- Your task:
For each line of the material below, give that line again word for word.

- Provided data:

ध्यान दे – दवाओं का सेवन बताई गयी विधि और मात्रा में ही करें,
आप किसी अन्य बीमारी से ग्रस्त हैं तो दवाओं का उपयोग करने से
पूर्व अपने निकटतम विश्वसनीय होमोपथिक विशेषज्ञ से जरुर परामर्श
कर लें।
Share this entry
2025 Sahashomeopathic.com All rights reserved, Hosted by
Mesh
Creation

- Answer for the task:
ध्यान दे – दवाओं का सेवन बताई गयी विधि और मात्रा में ही करें,
आप किसी अन्य बीमारी से ग्रस्त हैं तो दवाओं का उपयोग करने से
पूर्व अपने निकटतम विश्वसनीय होमोपथिक विशेषज्ञ से जरुर परामर्श
कर लें।
Share this entry
2025 Sahashomeopathic.com All rights reserved, Hosted by
Mesh
Creation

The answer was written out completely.